Your function will be tested automatically, and so the name of the
function and the names of the arguments (that don’t have default values)
must be identical to mine. Please call your function k2ml
and save it as firstname_lastname_k2ml.R
. The first 8
arguments should be X
, W
, Y
,
K
, SL.library.X
, SL.library.Y
,
family.X
and family.Y
. Before
submission, restart R and check that the following code
runs.
# Installs packages if not already installed, then loads packages
list.of.packages <- c("SuperLearner", "clusterGeneration", "mvtnorm", "xgboost")
new.packages <- list.of.packages[!(list.of.packages %in% installed.packages()[,"Package"])]
if(length(new.packages)) install.packages(new.packages, repos = "http://cran.us.r-project.org")
invisible(lapply(list.of.packages, library, character.only = TRUE))
source('/home/hannah/repos/pse-ml/lab2/hannah_bull_k2ml.R') #### Put path to your file here
### generate_data() is the data generating process from class ###
generate_data <- function(N=500, k=50, true_beta=1) {
b=1/(1:k)
# = Generate covariance matrix of w = #
sigma=genPositiveDefMat(k,"unifcorrmat")$Sigma
sigma=cov2cor(sigma)
w=rmvnorm(N,sigma=sigma) # Generate w
g=as.vector(cos(w%*%b)^2) # Generate the function g
m=as.vector(sin(w%*%b)+cos(w%*%b)) # Generate the function m
x=m+rnorm(N) # Generate x
y=true_beta*x+g+rnorm(N) # Generate y
dgp = list(y=y, x=x, w=w)
return(dgp)
}
my_data <- generate_data()
res <- k2ml(X=my_data$x,
W=my_data$w,
Y=my_data$y,
K=5,
SL.library.X = "SL.xgboost",
SL.library.Y = "SL.xgboost",
family.X = gaussian(),
family.Y = gaussian())
print(c('beta estimate is :', res[1]))
print(c('SE estimate is :', res[2]))
We aim to apply the double machine learning function to real data. The following part is based on the article “Social Pressure and Voter Turnout: Evidence from a Large-Scale Field Experiment” by Gerber, Green and Larimer (2008) (link). The article is about a very large field study where registed voters in the US were randomly selected and received letters encouraging them to vote. As the electoral role in the US is public and one can consult who voted, the researchers were able to analyse the effect of the letters on voter turnout. The data contains variables relating to the treatment (\(X\)), response (\(Y\)) and socio-electoral characteristics (\(W\)). We want to use double machine learning to estimate the coefficient \(\beta\) of \(X\).
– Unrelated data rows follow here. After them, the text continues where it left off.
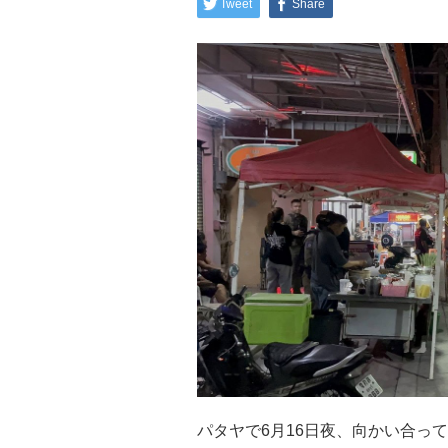
Tweet
Share
パタヤで6月16日夜、向かい合っ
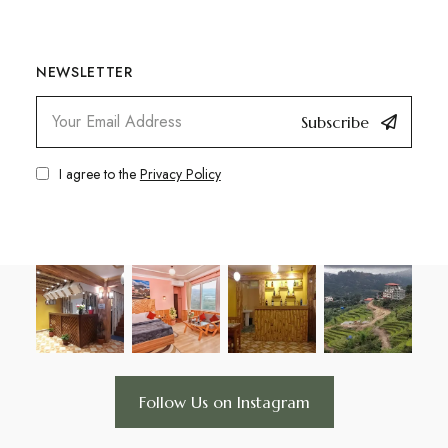
NEWSLETTER
Subscribe
I agree to the
Privacy Policy
Follow Us on Instagram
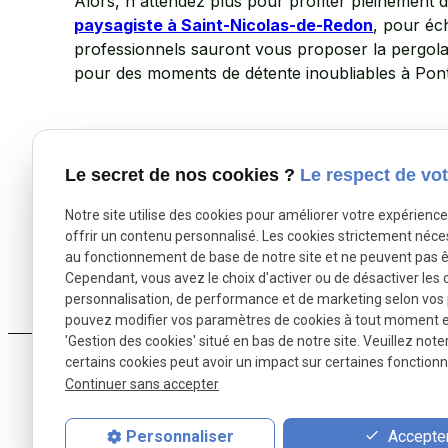
Alors, n'attendez plus pour profiter pleinement 
paysagiste à Saint-Nicolas-de-Redon
, pour éch
professionnels sauront vous proposer la pergola 
pour des moments de détente inoubliables à Po
Le secret de nos cookies ?
Le respect de vot
Notre site utilise des cookies pour améliorer votre expérienc
Qui 
offrir un contenu personnalisé. Les cookies strictement néce
au fonctionnement de base de notre site et ne peuvent pas ê
Cependant, vous avez le choix d'activer ou de désactiver les 
personnalisation, de performance et de marketing selon vos
pouvez modifier vos paramètres de cookies à tout moment en 
'Gestion des cookies' situé en bas de notre site. Veuillez note
certains cookies peut avoir un impact sur certaines fonctionna
Continuer sans accepter
Accepter
Personnaliser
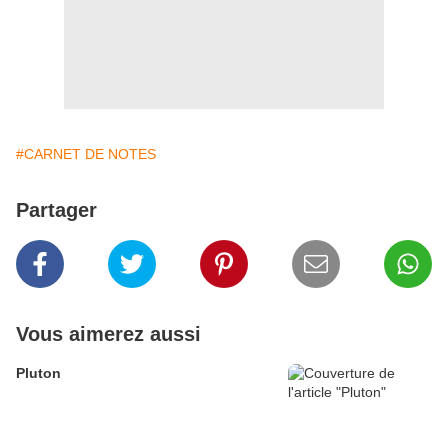
#CARNET DE NOTES
Partager
Vous aimerez aussi
Pluton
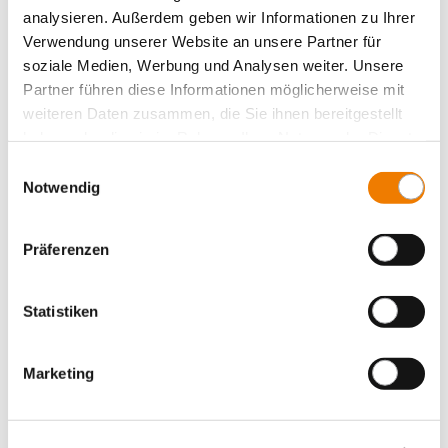
150 mm², für rückseitige Einspeisung des CrossBoard
analysieren. Außerdem geben wir Informationen zu Ihrer
3-polig
Verwendung unserer Website an unsere Partner für
Anschluss oben und unten
soziale Medien, Werbung und Analysen weiter. Unsere
für: CrossBoard 250 A 300 - 1100 mm
Partner führen diese Informationen möglicherweise mit
Mehr
weiteren Daten zusammen, die Sie ihnen bereitgestellt
haben oder die sie im Rahmen Ihrer Nutzung der Dienste
gesammelt haben.
Einwilligungsauswahl
Notwendig
Präferenzen
Statistiken
Marketing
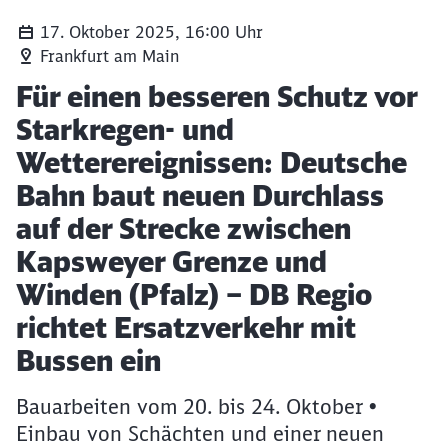
17. Oktober 2025, 16:00 Uhr
Frankfurt am Main
Artikel:
Für einen besseren Schutz vor
Starkregen- und
Wetterereignissen: Deutsche
Bahn baut neuen Durchlass
auf der Strecke zwischen
Kapsweyer Grenze und
Winden (Pfalz) – DB Regio
richtet Ersatzverkehr mit
Bussen ein
Bauarbeiten vom 20. bis 24. Oktober •
Einbau von Schächten und einer neuen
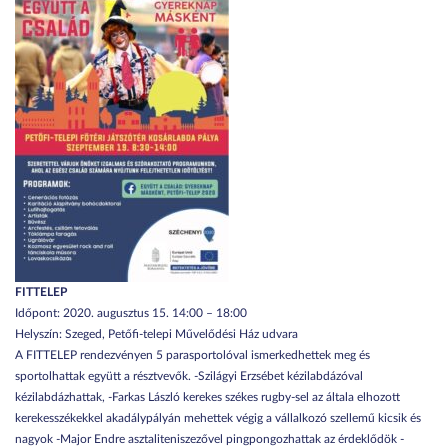
FITTELEP
Időpont: 2020. augusztus 15. 14:00 – 18:00
Helyszín: Szeged, Petőfi-telepi Művelődési Ház udvara
A FITTELEP rendezvényen 5 parasportolóval ismerkedhettek meg és
sportolhattak együtt a résztvevők. -Szilágyi Erzsébet kézilabdázóval
kézilabdázhattak, -Farkas László kerekes székes rugby-sel az általa elhozott
kerekesszékekkel akadálypályán mehettek végig a vállalkozó szellemű kicsik és
nagyok -Major Endre asztaliteniszezővel pingpongozhattak az érdeklődök -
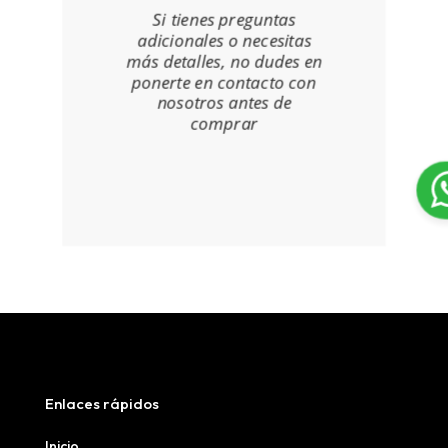
Si tienes preguntas
adicionales o necesitas
más detalles, no dudes en
ponerte en contacto con
nosotros antes de
comprar
Enlaces rápidos
Inicio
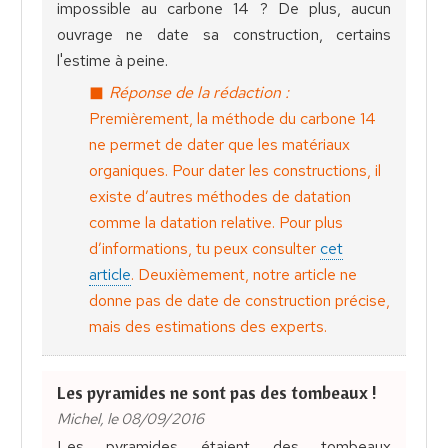
impossible au carbone 14 ? De plus, aucun
ouvrage ne date sa construction, certains
l'estime à peine.
Réponse de la rédaction :
Premièrement, la méthode du carbone 14
ne permet de dater que les matériaux
organiques. Pour dater les constructions, il
existe d’autres méthodes de datation
comme la datation relative. Pour plus
d’informations, tu peux consulter
cet
article
. Deuxièmement, notre article ne
donne pas de date de construction précise,
mais des estimations des experts.
Les pyramides ne sont pas des tombeaux !
Michel, le 08/09/2016
Les pyramides étaient des tombeaux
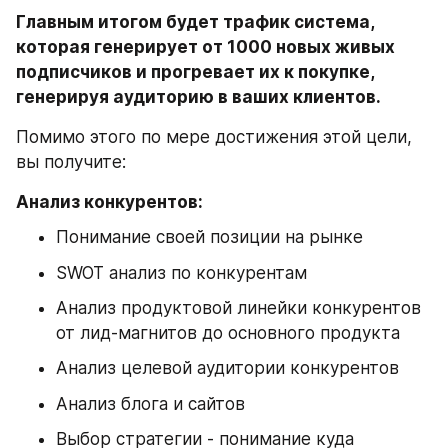
Главным итогом будет трафик система, 
которая генерирует от 1000 новых живых 
подписчиков и прогревает их к покупке, 
генерируя аудиторию в ваших клиентов.
Помимо этого по мере достижения этой цели, 
вы получите:
Анализ конкурентов:
Понимание своей позиции на рынке
SWOT анализ по конкурентам
Анализ продуктовой линейки конкурентов 
от лид-магнитов до основного продукта
Анализ целевой аудитории конкурентов
Анализ блога и сайтов
Выбор стратегии - понимание куда 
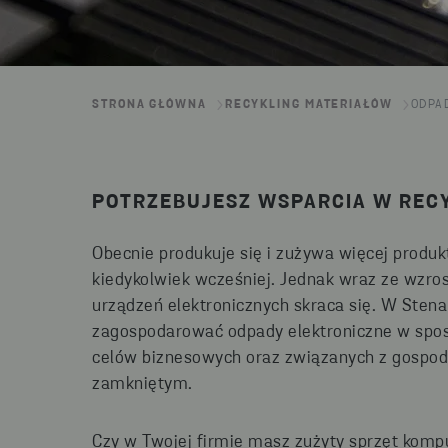
STRONA GŁÓWNA
RECYKLING MATERIAŁÓW
ODPA
POTRZEBUJESZ WSPARCIA W REC
Obecnie produkuje się i zużywa więcej produk
kiedykolwiek wcześniej. Jednak wraz ze wzro
urządzeń elektronicznych skraca się. W Ste
zagospodarować odpady elektroniczne w sposó
celów biznesowych oraz związanych z gospod
zamkniętym.
Czy w Twojej firmie masz zużyty sprzęt kompu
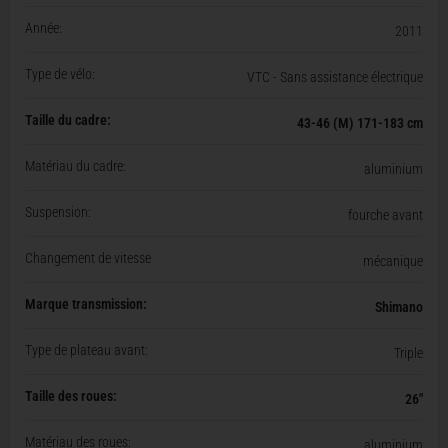
Année:
2011
Type de vélo:
VTC - Sans assistance électrique
Taille du cadre:
43-46 (M) 171-183 cm
Matériau du cadre:
aluminium
Suspension:
fourche avant
Changement de vitesse
mécanique
Marque transmission:
Shimano
Type de plateau avant:
Triple
Taille des roues:
26"
Matériau des roues:
aluminium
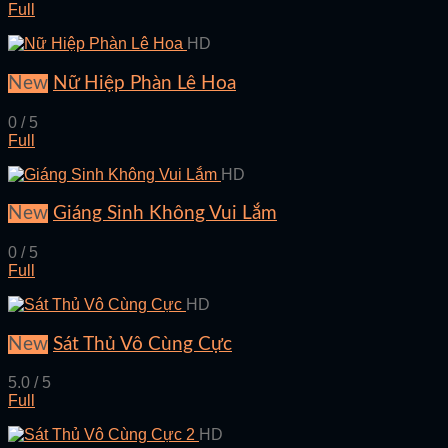
Full
HD
New
Nữ Hiệp Phàn Lê Hoa
0 / 5
Full
HD
New
Giáng Sinh Không Vui Lắm
0 / 5
Full
HD
New
Sát Thủ Vô Cùng Cực
5.0 / 5
Full
HD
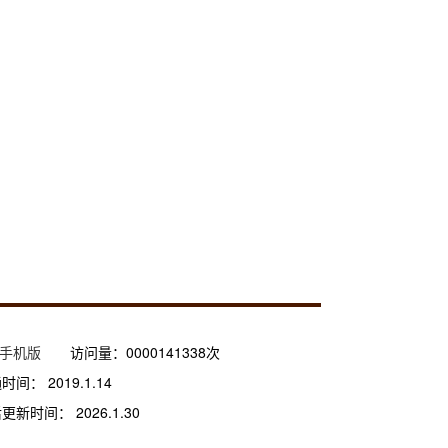
手机版
访问量：
0000141338
次
通时间：
2019
.
1
.
14
后更新时间：
2026
.
1
.
30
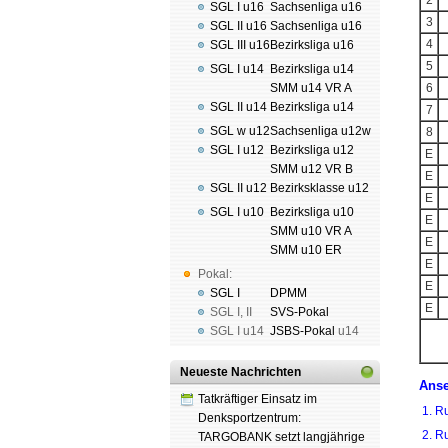
2
SGL I u16
Sachsenliga u16
3
SGL II u16
Sachsenliga u16
4
SGL III u16
Bezirksliga u16
5
SGL I u14
Bezirksliga u14
SMM u14 VR A
6
SGL II u14
Bezirksliga u14
7
SGL w u12
Sachsenliga u12w
8
SGL I u12
Bezirksliga u12
E
SMM u12 VR B
E
SGL II u12
Bezirksklasse u12
E
SGL I u10
Bezirksliga u10
E
SMM u10 VR A
E
SMM u10 ER
E
Pokal:
E
SGL I
DPMM
E
SGL I
,
II
SVS-Pokal
SGL I
u14
JSBS-Pokal
u14
Neueste Nachrichten
Ans
Tatkräftiger Einsatz im
1. R
Denksportzentrum:
2. R
TARGOBANK setzt langjährige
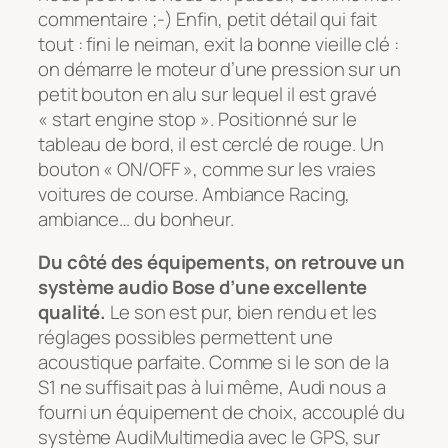
commentaire ;-) Enfin, petit détail qui fait
tout : fini le neiman, exit la bonne vieille clé :
on démarre le moteur d’une pression sur un
petit bouton en alu sur lequel il est gravé
« start engine stop ». Positionné sur le
tableau de bord, il est cerclé de rouge. Un
bouton « ON/OFF », comme sur les vraies
voitures de course. Ambiance Racing,
ambiance… du bonheur.
Du côté des équipements, on retrouve un
système audio Bose d’une excellente
qualité.
Le son est pur, bien rendu et les
réglages possibles permettent une
acoustique parfaite. Comme si le son de la
S1 ne suffisait pas à lui même, Audi nous a
fourni un équipement de choix, accouplé du
système AudiMultimedia avec le GPS, sur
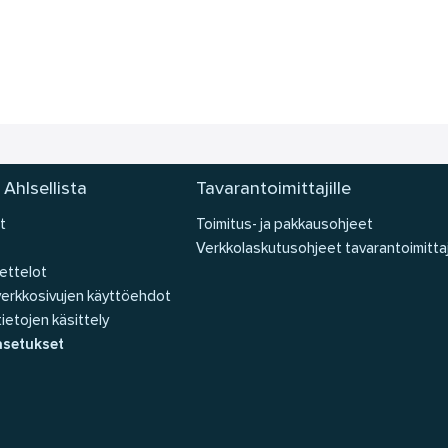
 Ahlsellista
Tavarantoimittajille
t
Toimitus- ja pakkausohjeet
Verkkolaskutusohjeet tavarantoimittaj
ettelot
 verkkosivujen käyttöehdot
ietojen käsittely
asetukset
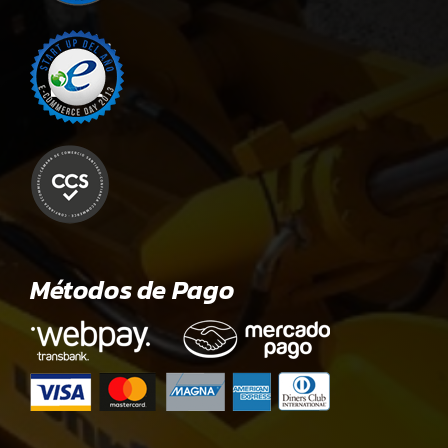
Métodos de Pago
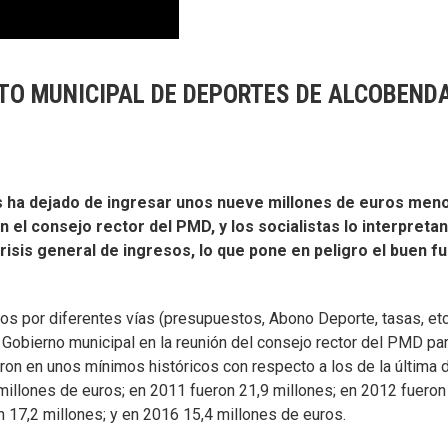
TO MUNICIPAL DE DEPORTES DE ALCOBEND
s ha dejado de ingresar unos nueve millones de euros men
n el consejo rector del PMD, y los socialistas lo interpret
sis general de ingresos, lo que pone en peligro el buen fu
os por diferentes vías (presupuestos, Abono Deporte, tasas, etc.
 Gobierno municipal en la reunión del consejo rector del PMD pa
ron en unos mínimos históricos con respecto a los de la última d
millones de euros; en 2011 fueron 21,9 millones; en 2012 fueron
n 17,2 millones; y en 2016 15,4 millones de euros.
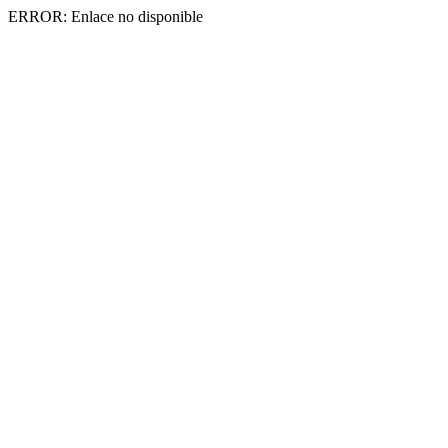
ERROR: Enlace no disponible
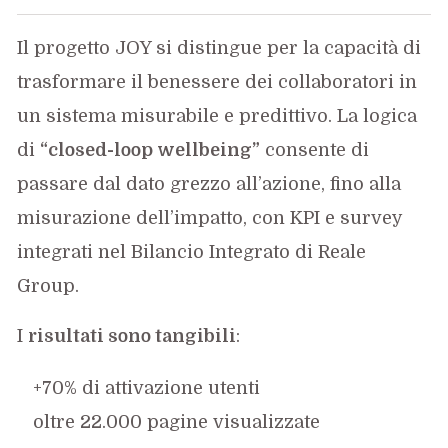
Il progetto JOY si distingue per la capacità di
trasformare il benessere dei collaboratori in
un sistema misurabile e predittivo. La logica
di
“closed-loop wellbeing”
consente di
passare dal dato grezzo all’azione, fino alla
misurazione dell’impatto, con KPI e survey
integrati nel Bilancio Integrato di Reale
Group.
I
risultati sono tangibili
:
+70% di attivazione utenti
oltre 22.000 pagine visualizzate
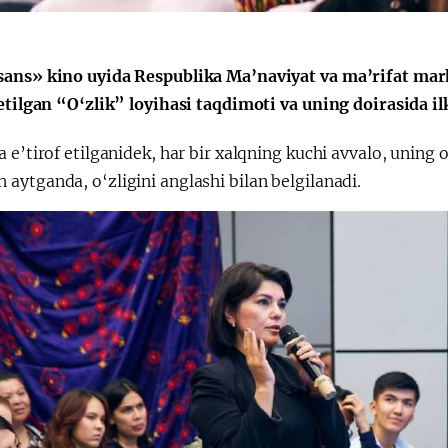
Поручение
Видеоселектор
Президента – в
совещания под
действии
председательс
ans» kino uyida Respublika Ma’naviyat va ma’rifat ma
Президента
etilgan “O‘zlik” loyihasi taqdimoti va uning doirasida il
Шавката
Мирзиёева
 e’tirof etilganidek, har bir xalqning kuchi avvalo, uning o
aytganda, o‘zligini anglashi bilan belgilanadi.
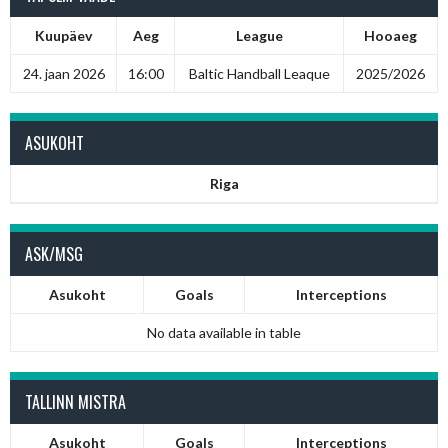
Kuupäev
Aeg
League
Hooaeg
24. jaan 2026
16:00
Baltic Handball Leaque
2025/2026
ASUKOHT
Riga
ASK/MSG
Asukoht
Goals
Interceptions
No data available in table
TALLINN MISTRA
Asukoht
Goals
Interceptions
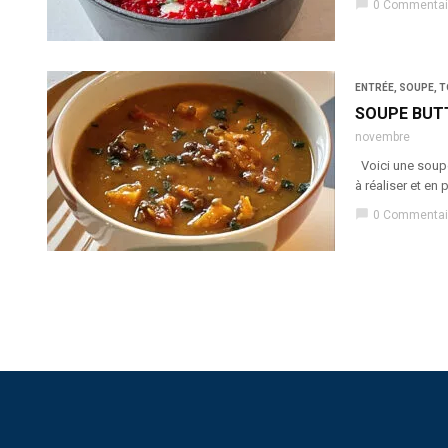
chat_bubble
0 Commentai
ENTRÉE
,
SOUPE
,
T
SOUPE BUT
novembre
Voici une soupe-
à réaliser et en
chat_bubble
0 Commentai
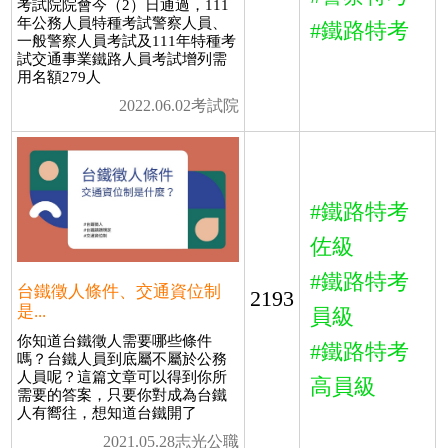
考試院院會今（2）日通過，111
年公務人員特種考試警察人員、
#鐵路特考
一般警察人員考試及111年特種考
試交通事業鐵路人員考試增列需
用名額279人
2022.06.02考試院
#鐵路特考
佐級
#鐵路特考
台鐵徵人條件、交通資位制
2193
是...
員級
你知道台鐵徵人需要哪些條件
#鐵路特考
嗎？台鐵人員到底屬不屬於公務
人員呢？這篇文章可以得到你所
高員級
需要的答案，只要你對成為台鐵
人有嚮往，想知道台鐵開了
2021.05.28志光公職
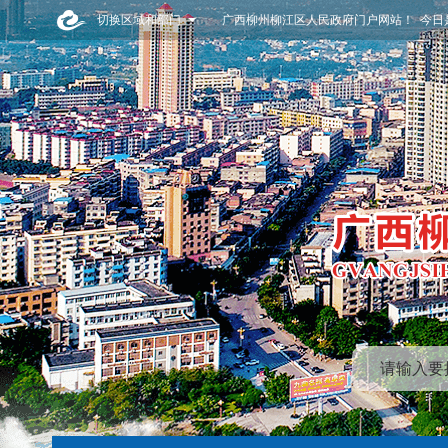
切换区域和部门
广西柳州柳江区人民政府门户网站！ 今日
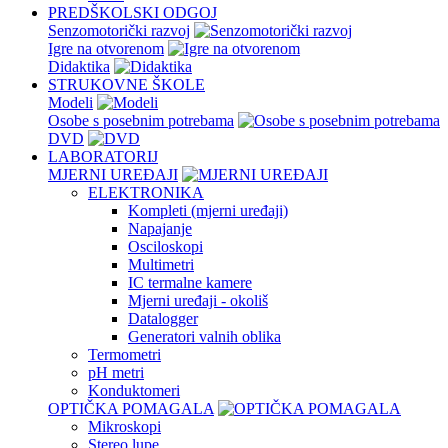
PREDŠKOLSKI ODGOJ
Senzomotorički razvoj
Igre na otvorenom
Didaktika
STRUKOVNE ŠKOLE
Modeli
Osobe s posebnim potrebama
DVD
LABORATORIJ
MJERNI UREĐAJI
ELEKTRONIKA
Kompleti (mjerni uređaji)
Napajanje
Osciloskopi
Multimetri
IC termalne kamere
Mjerni uređaji - okoliš
Datalogger
Generatori valnih oblika
Termometri
pH metri
Konduktomeri
OPTIČKA POMAGALA
Mikroskopi
Stereo lupe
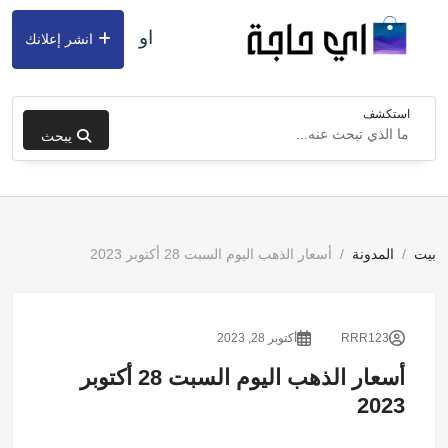
او
انشر إعلانك
استكشف
يبحث
بيت
المدونة
أسعار الذهب اليوم السبت 28 أكتوبر 2023
RRR123
أكتوبر 28, 2023
أسعار الذهب اليوم السبت 28 أكتوبر
2023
One of the letters which had a strong effect on turnout is about whether or not one’s neighbours voted:
Receiving this letter led to an 8 percentage point increase in
turnout, according to the article. We aim to reproduce this article
using double machine learning. In particular, we are interested in the
effect of the variable treat_neighbors
on the variable
outcome_voted
.
This time, the political party organising the letter campaign does
not want to run a randomised control trial, because it is too costly to
send letters to non-priority areas. Instead, the political party chooses
to send letters by a complicated non-linear targeting model, based upon
observable characteristics. This targeting model supposedly will attract
more priority voters to turn up at the election. As we now know how to
control for variables in a flexible non-linear way, we should still be
able to estimate the effect of treat_neighbors
on the
variable outcome_voted
, despite the non-random sample.
Carefully construct an estimator for the effect of the variable
treat_neighbors
on the variable outcome_voted
using double machine learning. You should particularly think about how
to choose the ML method to predict \(Y\) from \(W\) and to predict \(X\) from \(W\). You may also test your \(K\) splitting from part 2. How do your
results compare to those in the original paper? How do your results
compare to OLS, with and without controlling for \(W\)?
This homework is worth 10 marks: Part 1 table (1), Part 1 analysis (2), Part 2 function (2.5), Part 2 analysis (1), Part 3 code (1), Part 3 analysis (2.5).